As for the relatively low total arrest number, Sugars noted that journalist arrests strongly correlate to civil unrest. That’s what accounted for the spike in 2020, when all but nine of 146 arrests occurred during protests. “We routinely find that a protest is the most dangerous assignment for a journalist, not only because of the threat of arrest but also assault,” as well as equipment seizure by law enforcement officers, Sugars said.

She explained that a lower number of arrests more likely reflects a lower number of protests — not a lasting change in the attitudes of law enforcement.

Stern added that, although there have been some recent statements from the federal government supporting the rights of journalists to cover protests, little has been done to turn those words into practice. That’s concerning, especially heading into an election year that could see more than its share of civil unrest.

In the meantime, police departments are coming up with creative new ways to crack down on coverage of protests, like declaring entire protest areas crime scenes to exclude reporters.

Government hostility toward the press also manifested itself in ways not necessarily captured by arrest statistics. Stern highlighted the law enforcement raids of the Marion County Record in Kansas and of independent journalist Tim Burke’s home newsroom in Florida.

Newsroom raids, he explained, had been practically unheard of in recent decades because they’re illegal under the Privacy Protection Act of 1980. “They rarely happen because they’re not supposed to happen,” he said. “Two in a year is very concerning.”

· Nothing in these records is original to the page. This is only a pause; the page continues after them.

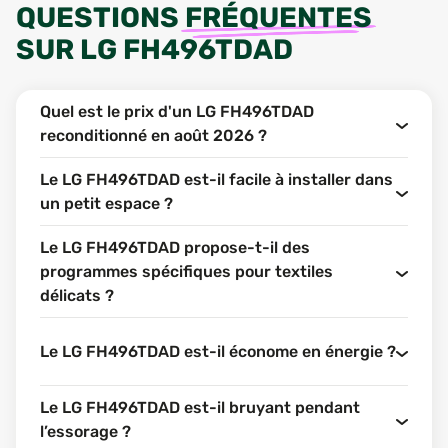
QUESTIONS
FRÉQUENTES
SUR
LG FH496TDAD
Quel est le prix d'un LG FH496TDAD
reconditionné en août 2026 ?
Le LG FH496TDAD est-il facile à installer dans
un petit espace ?
Le LG FH496TDAD propose-t-il des
programmes spécifiques pour textiles
délicats ?
Le LG FH496TDAD est-il économe en énergie ?
Le LG FH496TDAD est-il bruyant pendant
l’essorage ?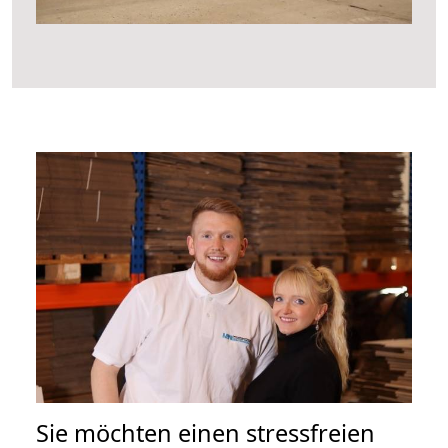
Sie möchten einen stressfreien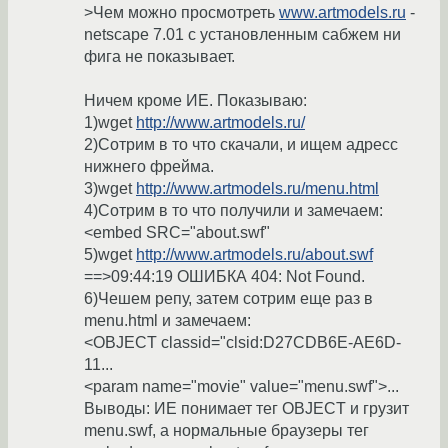
>Чем можно просмотреть
www.artmodels.ru
-
netscape 7.01 с установленным сабжем ни
фига не показывает.
Ничем кроме ИЕ. Показываю:
1)wget
http://www.artmodels.ru/
2)Сотрим в то что скачали, и ищем адресс
нижнего фрейма.
3)wget
http://www.artmodels.ru/menu.html
4)Сотрим в то что получили и замечаем:
<embed SRC="about.swf"
5)wget
http://www.artmodels.ru/about.swf
==>09:44:19 ОШИБКА 404: Not Found.
6)Чешем репу, затем сотрим еще раз в
menu.html и замечаем:
<OBJECT classid="clsid:D27CDB6E-AE6D-
11...
<param name="movie" value="menu.swf">...
Выводы: ИЕ понимает тег OBJECT и грузит
menu.swf, а нормальные браузеры тег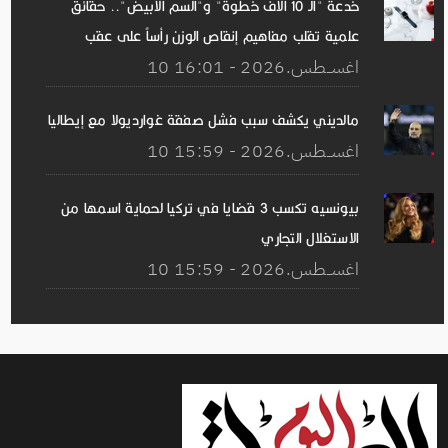
خدعة "الـ 10 آلاف خطوة" و"السم الأبيض".. حقائق
علمية تقلب مفاهيم إنقاص الوزن رأساً على عقب
10 اغســطس.2026 - 16:01
مالديني يكشف سبب فشل صفقة غوارديولا مع إيطاليا
10 اغســطس.2026 - 15:59
بيونسيه تكسب 3 قضايا في تركيا لحماية اسمها من
الاستغلال التجاري
10 اغســطس.2026 - 15:59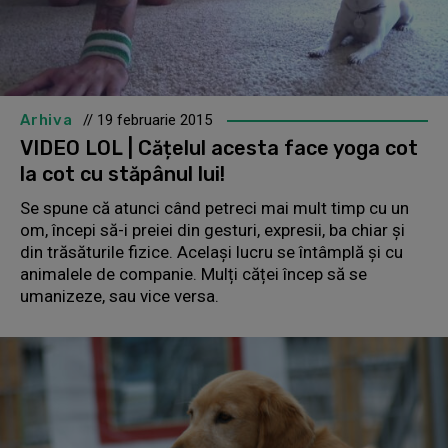
Arhiva
// 19 februarie 2015
VIDEO LOL | Cățelul acesta face yoga cot
la cot cu stăpânul lui!
Se spune că atunci când petreci mai mult timp cu un
om, începi să-i preiei din gesturi, expresii, ba chiar și
din trăsăturile fizice. Același lucru se întâmplă și cu
animalele de companie. Mulți căței încep să se
umanizeze, sau vice versa.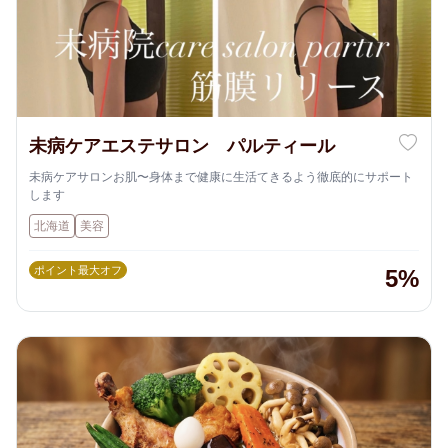
未病ケアエステサロン パルティール
未病ケアサロンお肌〜身体まで健康に生活てきるよう徹底的にサポート
します
北海道
美容
ポイント最大オフ
5%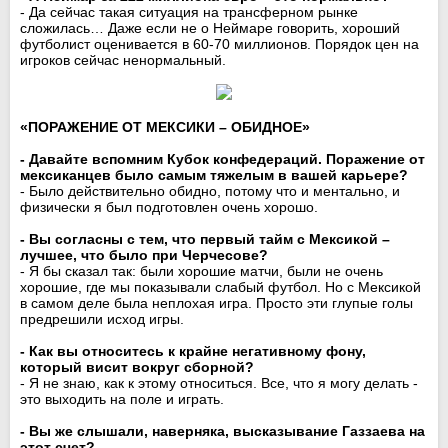
- Да сейчас такая ситуация на трансферном рынке
сложилась… Даже если не о Неймаре говорить, хороший
футболист оценивается в 60-70 миллионов. Порядок цен на
игроков сейчас ненормальный.
«ПОРАЖЕНИЕ ОТ МЕКСИКИ – ОБИДНОЕ»
- Давайте вспомним Кубок конфедераций. Поражение от
мексиканцев было самым тяжелым в вашей карьере?
- Было действительно обидно, потому что и ментально, и
физически я был подготовлен очень хорошо.
- Вы согласны с тем, что первый тайм с Мексикой –
лучшее, что было при Черчесове?
- Я бы сказал так: были хорошие матчи, были не очень
хорошие, где мы показывали слабый футбол. Но с Мексикой
в самом деле была неплохая игра. Просто эти глупые голы
предрешили исход игры.
- Как вы относитесь к крайне негативному фону,
который висит вокруг сборной?
- Я не знаю, как к этому относиться. Все, что я могу делать -
это выходить на поле и играть.
- Вы же слышали, наверняка, высказывание Газзаева на
этот счет?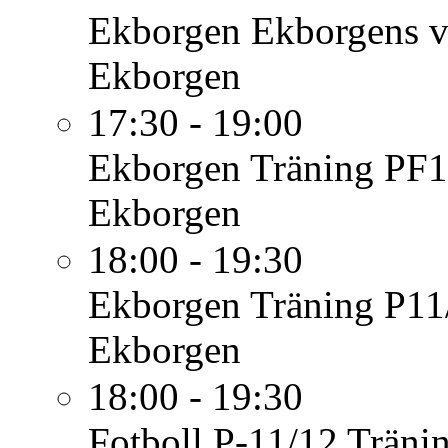
Ekborgen
Ekborgens v
Ekborgen
17:30 - 19:00
Ekborgen
Träning PF1
Ekborgen
18:00 - 19:30
Ekborgen
Träning P11
Ekborgen
18:00 - 19:30
Fotboll P-11/12
Träni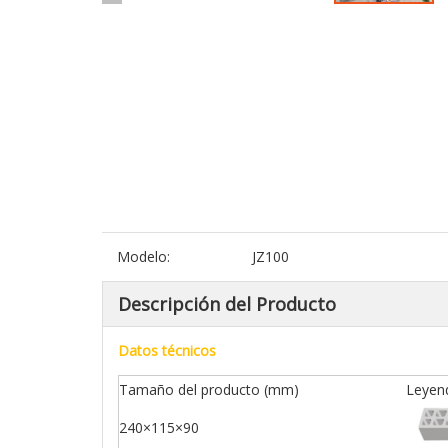
Modelo:
JZ100
Descripción del Producto
Datos técnicos
Tamaño del producto (mm)
Leyen
240×115×90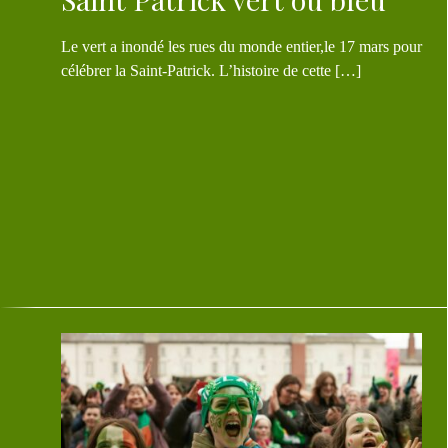
Le vert a inondé les rues du monde entier,le 17 mars pour
célébrer la Saint-Patrick. L’histoire de cette […]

Stern also discussed the restraining order obtained by an Arizona state senator, Wendy Rogers, against a journalist who had knocked on her door to investigate her residency. He noted, too, that the same Calumet City authorities who ticketed Sanders had also attempted to obtain a restraining order to bar him from city hall — all for asking officials questions.

Sugars and Stern agreed that the problem of arrests and other harassment of journalists is a national one. While incidents that garnered the most headlines this year occurred in rural Kansas and Alabama, the issue is by no means limited to small towns or red states.

Sugars observed that two arrests this year occurred in New York, which has had plenty of press freedom problems in recent years. But she singled out authorities on the opposite coast — specifically, the Los Angeles Police Department — as among the most “atrocious” offenders, for reasons ranging from uses of excessive force to “kettling” journalists for mass arrests.

Stern cautioned that, while some in large coastal cities may think their officials “are more enlightened, no, they’re not. The evidence doesn’t bear that out whatsoever.”

Both Stern and Sugars closed with calls for everyone who values the First Amendment to do their part to bring more attention to press freedom violations, regardless of whether the victims are household names or little-known freelancers. Journalists or others aware of violations should always inform the Tracker through its incident submission site.

But they shouldn’t stop there. It’s vital that journalists get over their reluctance to make themselves the story, and cover press freedom violations just like they would any other abuse of government power to infringe constitutional freedoms. Newsprint is the one thing journalists have more of than anyone else and they should use it to fight back.